Huntington disease (HD) is an autosomal dominant neurodegenerative disorder caused by a CAG trinucleotide repeat expansion mutation in the huntingtin (HTT) gene. The HTT gene encodes the huntingtin protein, which has been shown to localize to spindle poles and is required for proper mitotic spindle orientation, chromosome segregation, and cell cycle regulation. Mutations in the HTT gene lead to the production of a mature huntingtin protein with an expended polyglutamine region (>35 repeats) at its N terminus. Previous studies have shown that mouse models of HD exhibit defects in microtubule function and in cell cycle regulation. Like many other neurodegenerative disorders, HD is a progressive condition that is characterized by decline in cognitive and executive functions.

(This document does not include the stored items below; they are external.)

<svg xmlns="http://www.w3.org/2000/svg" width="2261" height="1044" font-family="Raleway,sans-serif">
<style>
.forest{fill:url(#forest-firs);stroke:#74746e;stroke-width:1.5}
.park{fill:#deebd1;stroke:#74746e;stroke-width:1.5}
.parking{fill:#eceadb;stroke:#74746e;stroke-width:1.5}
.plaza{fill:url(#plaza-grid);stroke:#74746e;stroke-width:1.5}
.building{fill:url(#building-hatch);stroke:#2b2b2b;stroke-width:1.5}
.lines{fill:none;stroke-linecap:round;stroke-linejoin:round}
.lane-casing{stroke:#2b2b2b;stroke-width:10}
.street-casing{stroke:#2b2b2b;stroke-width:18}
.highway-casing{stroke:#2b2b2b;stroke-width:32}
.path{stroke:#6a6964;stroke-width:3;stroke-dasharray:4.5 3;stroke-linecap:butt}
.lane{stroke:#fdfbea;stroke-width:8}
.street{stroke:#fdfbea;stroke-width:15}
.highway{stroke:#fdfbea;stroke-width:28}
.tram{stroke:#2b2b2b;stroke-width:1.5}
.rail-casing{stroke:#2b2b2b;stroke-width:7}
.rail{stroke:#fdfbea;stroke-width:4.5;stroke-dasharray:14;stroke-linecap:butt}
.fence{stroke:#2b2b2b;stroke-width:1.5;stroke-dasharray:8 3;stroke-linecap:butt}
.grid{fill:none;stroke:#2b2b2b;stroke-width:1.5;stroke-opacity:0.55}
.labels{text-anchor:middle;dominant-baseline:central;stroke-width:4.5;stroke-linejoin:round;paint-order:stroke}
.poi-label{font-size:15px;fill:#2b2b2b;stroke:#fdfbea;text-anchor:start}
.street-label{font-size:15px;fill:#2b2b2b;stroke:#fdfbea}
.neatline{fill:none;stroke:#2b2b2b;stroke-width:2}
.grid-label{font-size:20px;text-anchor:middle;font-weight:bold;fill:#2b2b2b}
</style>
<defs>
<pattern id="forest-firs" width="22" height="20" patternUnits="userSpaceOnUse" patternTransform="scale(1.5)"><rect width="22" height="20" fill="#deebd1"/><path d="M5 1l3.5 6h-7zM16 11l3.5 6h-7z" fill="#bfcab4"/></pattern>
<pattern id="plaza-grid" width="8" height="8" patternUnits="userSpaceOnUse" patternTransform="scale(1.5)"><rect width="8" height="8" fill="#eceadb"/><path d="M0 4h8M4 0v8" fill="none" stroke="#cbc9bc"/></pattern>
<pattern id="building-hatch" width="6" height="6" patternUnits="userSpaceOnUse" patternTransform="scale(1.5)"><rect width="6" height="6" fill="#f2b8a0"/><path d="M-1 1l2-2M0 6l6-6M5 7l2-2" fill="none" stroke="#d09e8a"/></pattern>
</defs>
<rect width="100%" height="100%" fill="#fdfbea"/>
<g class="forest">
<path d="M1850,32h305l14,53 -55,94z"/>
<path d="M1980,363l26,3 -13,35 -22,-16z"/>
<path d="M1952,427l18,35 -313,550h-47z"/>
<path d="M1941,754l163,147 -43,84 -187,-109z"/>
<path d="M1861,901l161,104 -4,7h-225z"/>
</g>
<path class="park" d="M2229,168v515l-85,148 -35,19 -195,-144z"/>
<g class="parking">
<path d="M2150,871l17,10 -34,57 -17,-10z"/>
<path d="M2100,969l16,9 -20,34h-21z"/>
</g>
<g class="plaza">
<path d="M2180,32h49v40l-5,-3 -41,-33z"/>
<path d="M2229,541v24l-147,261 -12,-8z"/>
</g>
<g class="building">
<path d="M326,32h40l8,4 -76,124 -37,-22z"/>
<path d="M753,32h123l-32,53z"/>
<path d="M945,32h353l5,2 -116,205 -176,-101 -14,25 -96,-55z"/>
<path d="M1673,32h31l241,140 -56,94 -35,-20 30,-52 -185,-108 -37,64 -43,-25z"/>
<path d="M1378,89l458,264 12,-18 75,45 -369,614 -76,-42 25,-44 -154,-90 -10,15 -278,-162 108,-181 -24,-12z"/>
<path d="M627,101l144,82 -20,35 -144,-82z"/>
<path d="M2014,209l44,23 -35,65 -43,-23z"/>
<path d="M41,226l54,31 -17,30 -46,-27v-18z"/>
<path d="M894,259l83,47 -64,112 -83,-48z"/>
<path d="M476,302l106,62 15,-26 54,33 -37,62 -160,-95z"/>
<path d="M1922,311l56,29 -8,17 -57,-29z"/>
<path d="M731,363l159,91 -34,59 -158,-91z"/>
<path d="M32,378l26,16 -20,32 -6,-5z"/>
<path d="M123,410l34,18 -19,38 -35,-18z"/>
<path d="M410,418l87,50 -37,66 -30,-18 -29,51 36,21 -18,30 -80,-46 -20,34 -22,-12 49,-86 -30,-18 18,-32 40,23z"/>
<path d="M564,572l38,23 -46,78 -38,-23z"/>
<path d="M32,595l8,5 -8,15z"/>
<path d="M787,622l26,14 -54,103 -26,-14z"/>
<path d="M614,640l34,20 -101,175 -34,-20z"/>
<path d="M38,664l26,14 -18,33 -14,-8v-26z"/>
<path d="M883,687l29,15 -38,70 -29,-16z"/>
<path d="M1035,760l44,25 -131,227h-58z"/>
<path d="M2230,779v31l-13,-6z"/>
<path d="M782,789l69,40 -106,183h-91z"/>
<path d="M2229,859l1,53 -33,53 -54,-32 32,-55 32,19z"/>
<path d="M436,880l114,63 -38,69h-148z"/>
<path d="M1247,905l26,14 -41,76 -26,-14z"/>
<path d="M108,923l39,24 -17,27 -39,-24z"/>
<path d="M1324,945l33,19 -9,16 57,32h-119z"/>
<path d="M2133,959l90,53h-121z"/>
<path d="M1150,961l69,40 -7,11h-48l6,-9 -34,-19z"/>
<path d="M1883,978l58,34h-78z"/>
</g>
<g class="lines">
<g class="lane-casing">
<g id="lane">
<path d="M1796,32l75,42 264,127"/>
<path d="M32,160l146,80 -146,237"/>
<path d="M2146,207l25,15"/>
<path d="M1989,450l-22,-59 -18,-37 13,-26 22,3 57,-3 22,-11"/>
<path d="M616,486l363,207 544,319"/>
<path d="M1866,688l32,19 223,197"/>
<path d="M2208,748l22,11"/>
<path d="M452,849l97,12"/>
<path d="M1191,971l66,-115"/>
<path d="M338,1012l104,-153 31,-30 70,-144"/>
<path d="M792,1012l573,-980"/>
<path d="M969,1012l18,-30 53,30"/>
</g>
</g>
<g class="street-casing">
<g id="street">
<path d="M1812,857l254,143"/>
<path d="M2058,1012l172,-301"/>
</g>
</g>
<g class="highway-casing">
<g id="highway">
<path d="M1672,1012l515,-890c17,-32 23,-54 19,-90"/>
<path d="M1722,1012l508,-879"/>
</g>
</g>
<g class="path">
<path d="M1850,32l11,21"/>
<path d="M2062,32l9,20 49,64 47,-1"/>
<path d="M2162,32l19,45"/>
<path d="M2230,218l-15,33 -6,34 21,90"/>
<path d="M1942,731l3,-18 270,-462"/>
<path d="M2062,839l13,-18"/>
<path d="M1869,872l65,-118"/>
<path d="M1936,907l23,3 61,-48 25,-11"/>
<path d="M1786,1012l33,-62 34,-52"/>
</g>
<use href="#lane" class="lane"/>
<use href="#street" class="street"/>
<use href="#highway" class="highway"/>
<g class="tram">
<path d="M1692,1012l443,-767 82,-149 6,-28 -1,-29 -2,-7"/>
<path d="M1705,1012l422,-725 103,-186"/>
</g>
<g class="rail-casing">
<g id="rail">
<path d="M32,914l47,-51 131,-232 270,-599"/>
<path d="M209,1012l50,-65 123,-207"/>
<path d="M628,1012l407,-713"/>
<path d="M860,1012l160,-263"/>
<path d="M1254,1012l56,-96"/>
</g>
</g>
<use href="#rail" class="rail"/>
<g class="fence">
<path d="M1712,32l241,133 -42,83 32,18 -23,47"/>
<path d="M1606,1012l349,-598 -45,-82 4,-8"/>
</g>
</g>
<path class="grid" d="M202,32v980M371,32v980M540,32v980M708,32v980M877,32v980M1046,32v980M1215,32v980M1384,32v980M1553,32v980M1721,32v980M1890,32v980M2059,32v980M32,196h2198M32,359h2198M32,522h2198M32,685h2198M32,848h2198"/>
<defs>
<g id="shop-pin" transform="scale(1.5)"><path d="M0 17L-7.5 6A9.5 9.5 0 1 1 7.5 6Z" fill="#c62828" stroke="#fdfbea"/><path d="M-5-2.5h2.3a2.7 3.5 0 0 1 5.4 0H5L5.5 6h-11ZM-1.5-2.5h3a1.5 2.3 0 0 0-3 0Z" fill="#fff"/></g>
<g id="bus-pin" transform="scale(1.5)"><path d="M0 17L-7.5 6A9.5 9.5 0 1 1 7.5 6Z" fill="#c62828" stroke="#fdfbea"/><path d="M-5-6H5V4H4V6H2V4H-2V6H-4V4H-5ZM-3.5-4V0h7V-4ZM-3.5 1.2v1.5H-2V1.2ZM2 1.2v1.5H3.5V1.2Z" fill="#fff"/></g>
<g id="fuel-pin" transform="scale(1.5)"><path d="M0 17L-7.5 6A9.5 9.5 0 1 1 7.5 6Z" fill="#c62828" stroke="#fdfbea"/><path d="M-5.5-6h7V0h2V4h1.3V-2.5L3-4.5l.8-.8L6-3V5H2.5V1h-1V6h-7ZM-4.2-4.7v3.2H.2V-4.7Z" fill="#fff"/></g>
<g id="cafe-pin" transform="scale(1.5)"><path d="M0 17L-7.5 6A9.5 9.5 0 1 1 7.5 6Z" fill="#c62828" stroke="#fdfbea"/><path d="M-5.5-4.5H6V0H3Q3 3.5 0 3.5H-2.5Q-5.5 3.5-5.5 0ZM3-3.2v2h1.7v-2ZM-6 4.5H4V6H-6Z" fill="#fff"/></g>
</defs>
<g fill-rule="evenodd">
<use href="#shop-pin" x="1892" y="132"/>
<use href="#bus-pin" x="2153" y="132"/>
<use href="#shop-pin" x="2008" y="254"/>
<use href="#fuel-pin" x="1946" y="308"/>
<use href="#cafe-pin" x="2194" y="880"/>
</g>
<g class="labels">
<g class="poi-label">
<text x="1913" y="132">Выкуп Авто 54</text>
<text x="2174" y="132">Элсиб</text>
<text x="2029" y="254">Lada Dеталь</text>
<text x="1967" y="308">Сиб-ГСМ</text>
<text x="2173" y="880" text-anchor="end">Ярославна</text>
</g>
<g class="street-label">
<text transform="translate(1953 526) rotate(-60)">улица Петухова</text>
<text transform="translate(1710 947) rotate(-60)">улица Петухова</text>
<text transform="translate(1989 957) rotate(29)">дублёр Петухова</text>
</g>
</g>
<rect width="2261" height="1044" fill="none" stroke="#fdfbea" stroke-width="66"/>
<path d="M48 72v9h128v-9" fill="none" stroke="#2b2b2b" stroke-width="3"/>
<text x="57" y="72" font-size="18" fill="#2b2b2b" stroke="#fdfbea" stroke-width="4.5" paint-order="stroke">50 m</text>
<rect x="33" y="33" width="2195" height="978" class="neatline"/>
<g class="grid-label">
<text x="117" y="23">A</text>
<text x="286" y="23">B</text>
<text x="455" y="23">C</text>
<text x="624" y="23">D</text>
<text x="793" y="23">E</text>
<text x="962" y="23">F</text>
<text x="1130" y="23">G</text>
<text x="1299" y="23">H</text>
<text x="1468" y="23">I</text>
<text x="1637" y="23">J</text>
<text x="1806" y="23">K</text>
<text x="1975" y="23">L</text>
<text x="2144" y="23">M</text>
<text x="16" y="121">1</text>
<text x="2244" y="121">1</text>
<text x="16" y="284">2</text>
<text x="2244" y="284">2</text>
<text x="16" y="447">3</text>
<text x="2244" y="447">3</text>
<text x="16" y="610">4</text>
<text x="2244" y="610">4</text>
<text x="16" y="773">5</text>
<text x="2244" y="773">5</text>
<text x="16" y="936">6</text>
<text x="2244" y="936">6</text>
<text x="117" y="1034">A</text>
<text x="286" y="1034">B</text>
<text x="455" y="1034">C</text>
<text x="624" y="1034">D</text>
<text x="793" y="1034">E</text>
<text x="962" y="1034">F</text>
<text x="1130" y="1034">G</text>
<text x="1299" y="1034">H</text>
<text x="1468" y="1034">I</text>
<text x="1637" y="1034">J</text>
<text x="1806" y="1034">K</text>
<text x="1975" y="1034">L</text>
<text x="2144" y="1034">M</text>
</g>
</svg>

Over the years, studies from our laboratory and others have shown elevated levels of aneuploidy in patients with different neurodegenerative disorders and their animal and cell models (i.e., Alzheimer's disease [AD] and frontotemporal lobar degeneration [FTLD]) that are characterized by cognitive deficits. To investigate whether chromosome missegregation and aneuploidy may serve as a common mechanistic defect among many neurodegenerative disorders, we proceeded to analyze the levels of chromosomal aneuploidy in brain tissue and fibroblasts from HD patients and from age-matched healthy controls. Single cell suspensions were prepared from brain tissue and from cultured fibroblast cells from HD patients and healthy controls and were processed for fluorescence in situ hybridization (FISH) analysis using probes for human chromosomes 12 and 21 and NeuN immunostaining of brain tissue to identify neurons. FISH analyses of brain tissue and fibroblast cells revealed a statistically significantly higher level of mosaic aneuploidy among brain cells and fibroblasts from HD patients relative to those from healthy control subjects. Taken together, these data from HD patients, combined with previous results from both AD and FTLD patients showing increased levels of aneuploidy and correlated cell death, provide strong evidence of genomic instability as a shared defect in neurodegenerative disease pathogenesis and dementia. These findings emphasize the need to determine the underlying mechanism(s) by which aneuploidy arises in neurodegenerative diseases and to identify new approaches to prevent it.